Before I could process it, the bathroom door opened. He saw the screen. Color drained from his face. Without a word, he grabbed his jacket and lunged for the door.

"Dominic." My voice cracked. "I once heard that when a wolf betrays his mate and is forced to return, the guilt isn't for the one he chose—it's for the one he had to let go. Is that true?"

He froze, hand on the doorknob. Silence crushed the air.

"I came back to you, Selena." Cold. Final. "You can't ask for more than that."

The door slammed.

I didn't sleep. I sat in darkness replaying every hollow kiss, every distant look, every night he murmured her name.

Lillian. Lillian. Lillian. Like a prayer he couldn't stop.

My wolf curled tight and keened—she couldn't understand why the bond was so empty. Like a string never plucked.

At dawn, I reached for my phone to petition the Elders for dissolution.

That's when the video surfaced.

Shaky footage, already viral across every pack circle. The man wore last night's charcoal suit, wrinkled beyond saving.

Dominic Blackwell—my Alpha, my mate—had stormed another woman's bonding ceremony. Face blazing with manic resolve, he seized the bride's hand and dragged her toward the exit.

Even through the shaking lens, I recognized that look. Fierce, all-consuming.

The same look from eighteen, kissing me in the snow on the Rockies. The look that had vanished entirely from our year together.

I watched it twenty-six times before it was taken down. But the images were seared in: his coat flaring, joy blooming across Lillian's face, their fingers laced as though they'd never been apart.

My phone buzzed. A text from Dominic.

"Something came up on pack lands. Don't wait up."
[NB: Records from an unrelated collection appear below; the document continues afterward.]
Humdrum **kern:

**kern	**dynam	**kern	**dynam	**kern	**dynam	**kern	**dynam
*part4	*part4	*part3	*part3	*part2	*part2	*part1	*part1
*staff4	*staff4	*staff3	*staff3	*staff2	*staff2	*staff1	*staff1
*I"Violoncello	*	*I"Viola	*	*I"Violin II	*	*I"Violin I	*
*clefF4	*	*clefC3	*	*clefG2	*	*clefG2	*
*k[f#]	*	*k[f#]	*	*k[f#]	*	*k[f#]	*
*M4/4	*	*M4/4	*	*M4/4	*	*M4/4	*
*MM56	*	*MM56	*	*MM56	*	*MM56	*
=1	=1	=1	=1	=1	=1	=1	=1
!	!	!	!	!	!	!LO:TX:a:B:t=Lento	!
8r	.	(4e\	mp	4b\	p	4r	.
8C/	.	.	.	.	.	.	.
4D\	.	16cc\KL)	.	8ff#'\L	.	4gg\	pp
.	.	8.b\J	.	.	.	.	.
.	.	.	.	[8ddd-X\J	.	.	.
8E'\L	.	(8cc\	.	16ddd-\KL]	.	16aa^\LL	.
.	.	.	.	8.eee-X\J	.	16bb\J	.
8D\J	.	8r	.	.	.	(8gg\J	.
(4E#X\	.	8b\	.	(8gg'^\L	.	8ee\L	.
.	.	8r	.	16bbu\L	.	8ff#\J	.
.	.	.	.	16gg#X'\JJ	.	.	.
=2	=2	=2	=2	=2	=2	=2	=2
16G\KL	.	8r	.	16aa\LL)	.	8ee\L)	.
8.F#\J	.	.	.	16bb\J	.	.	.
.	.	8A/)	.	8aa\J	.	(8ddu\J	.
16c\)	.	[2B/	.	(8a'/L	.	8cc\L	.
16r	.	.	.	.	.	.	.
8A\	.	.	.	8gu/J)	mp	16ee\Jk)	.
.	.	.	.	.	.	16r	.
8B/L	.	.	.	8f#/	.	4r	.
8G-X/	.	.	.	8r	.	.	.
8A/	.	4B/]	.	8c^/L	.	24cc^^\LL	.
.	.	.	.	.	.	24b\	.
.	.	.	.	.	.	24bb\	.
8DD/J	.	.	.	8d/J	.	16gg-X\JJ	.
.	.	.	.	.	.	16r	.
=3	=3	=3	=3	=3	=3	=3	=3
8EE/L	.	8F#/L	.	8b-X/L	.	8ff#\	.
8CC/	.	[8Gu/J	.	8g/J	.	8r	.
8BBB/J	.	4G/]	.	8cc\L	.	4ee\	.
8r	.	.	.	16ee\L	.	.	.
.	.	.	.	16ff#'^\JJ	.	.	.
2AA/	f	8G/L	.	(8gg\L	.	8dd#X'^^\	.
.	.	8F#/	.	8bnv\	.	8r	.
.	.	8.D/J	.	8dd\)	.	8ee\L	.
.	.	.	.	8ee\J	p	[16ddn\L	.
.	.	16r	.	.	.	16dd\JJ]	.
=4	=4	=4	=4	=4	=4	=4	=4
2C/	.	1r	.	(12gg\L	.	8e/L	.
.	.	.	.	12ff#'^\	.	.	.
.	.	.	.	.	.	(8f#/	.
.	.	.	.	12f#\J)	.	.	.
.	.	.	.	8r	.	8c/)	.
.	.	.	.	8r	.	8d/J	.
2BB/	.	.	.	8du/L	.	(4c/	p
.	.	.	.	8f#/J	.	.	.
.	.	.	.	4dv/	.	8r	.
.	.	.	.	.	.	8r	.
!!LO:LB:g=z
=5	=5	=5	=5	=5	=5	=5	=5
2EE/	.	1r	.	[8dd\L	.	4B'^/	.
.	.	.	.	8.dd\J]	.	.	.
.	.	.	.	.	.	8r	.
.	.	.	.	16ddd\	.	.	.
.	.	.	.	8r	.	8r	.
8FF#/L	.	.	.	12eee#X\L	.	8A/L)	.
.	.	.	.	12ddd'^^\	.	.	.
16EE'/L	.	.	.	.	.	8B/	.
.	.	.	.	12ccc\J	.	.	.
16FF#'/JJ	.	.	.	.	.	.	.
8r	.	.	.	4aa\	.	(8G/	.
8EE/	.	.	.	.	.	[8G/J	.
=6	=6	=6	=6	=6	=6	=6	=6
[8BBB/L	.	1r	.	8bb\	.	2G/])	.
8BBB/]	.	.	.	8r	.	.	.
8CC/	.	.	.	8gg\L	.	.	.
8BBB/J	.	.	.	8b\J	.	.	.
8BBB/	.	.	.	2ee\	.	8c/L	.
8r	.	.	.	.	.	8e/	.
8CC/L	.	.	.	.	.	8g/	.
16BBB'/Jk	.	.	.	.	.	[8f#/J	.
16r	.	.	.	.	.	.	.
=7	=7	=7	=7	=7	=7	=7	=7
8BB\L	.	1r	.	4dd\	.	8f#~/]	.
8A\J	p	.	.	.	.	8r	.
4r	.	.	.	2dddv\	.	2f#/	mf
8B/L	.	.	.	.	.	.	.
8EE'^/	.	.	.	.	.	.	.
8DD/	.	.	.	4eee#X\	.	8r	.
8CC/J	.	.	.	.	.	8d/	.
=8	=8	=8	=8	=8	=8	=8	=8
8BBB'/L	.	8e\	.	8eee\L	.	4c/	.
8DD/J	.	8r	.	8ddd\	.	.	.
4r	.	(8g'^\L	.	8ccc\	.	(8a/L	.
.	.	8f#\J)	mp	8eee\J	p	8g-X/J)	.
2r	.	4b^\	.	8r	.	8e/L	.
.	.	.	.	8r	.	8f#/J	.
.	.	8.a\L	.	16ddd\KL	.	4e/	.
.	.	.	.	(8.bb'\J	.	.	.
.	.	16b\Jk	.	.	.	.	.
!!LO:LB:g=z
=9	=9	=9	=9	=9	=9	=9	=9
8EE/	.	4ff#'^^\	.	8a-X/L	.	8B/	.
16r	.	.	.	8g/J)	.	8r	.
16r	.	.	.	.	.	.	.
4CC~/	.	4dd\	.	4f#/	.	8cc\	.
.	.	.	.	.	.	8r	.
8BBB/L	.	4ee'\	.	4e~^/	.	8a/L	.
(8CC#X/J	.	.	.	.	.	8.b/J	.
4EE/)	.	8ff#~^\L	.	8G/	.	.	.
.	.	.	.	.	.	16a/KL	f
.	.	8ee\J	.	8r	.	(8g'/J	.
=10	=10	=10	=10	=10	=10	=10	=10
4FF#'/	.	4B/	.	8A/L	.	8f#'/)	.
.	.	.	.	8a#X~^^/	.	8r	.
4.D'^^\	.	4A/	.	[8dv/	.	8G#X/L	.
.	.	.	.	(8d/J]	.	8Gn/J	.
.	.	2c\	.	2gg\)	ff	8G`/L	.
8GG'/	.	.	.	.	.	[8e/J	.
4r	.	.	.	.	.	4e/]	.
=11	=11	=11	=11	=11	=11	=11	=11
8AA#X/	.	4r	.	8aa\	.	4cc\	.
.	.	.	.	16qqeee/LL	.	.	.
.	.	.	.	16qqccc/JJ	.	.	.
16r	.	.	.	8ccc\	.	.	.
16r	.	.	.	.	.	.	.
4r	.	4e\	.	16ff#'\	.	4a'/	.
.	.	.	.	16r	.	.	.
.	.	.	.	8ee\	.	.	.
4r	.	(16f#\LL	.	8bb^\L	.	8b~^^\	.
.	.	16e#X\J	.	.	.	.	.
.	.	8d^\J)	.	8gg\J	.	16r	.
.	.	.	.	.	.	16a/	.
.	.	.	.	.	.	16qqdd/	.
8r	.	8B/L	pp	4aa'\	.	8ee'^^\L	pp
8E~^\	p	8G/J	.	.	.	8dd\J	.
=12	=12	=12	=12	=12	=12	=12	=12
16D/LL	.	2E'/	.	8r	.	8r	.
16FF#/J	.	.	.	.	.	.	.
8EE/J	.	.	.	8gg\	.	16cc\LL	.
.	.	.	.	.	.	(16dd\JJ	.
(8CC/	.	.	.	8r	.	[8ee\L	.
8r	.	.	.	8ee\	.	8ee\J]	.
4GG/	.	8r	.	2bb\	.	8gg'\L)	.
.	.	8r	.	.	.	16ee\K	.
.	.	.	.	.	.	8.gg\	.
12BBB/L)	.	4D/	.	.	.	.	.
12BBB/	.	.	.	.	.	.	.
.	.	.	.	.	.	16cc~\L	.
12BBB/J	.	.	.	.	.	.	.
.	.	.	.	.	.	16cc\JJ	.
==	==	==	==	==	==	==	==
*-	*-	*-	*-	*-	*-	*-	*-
A laugh tore from my throat—dry, jagged, echoing through the empty room.

He'd just destroyed another woman's ceremony to rescue her from a bond she didn't want. And he couldn't even bother with a halfway decent lie for his own Luna.

I set the phone down. My hands had stopped shaking.

The mark on my neck throbbed. I pressed my fingers against it—the bite meant to seal forever. Now it felt like a brand on something about to be thrown away.

I was done hoping.

From now on, I would end this on my own terms.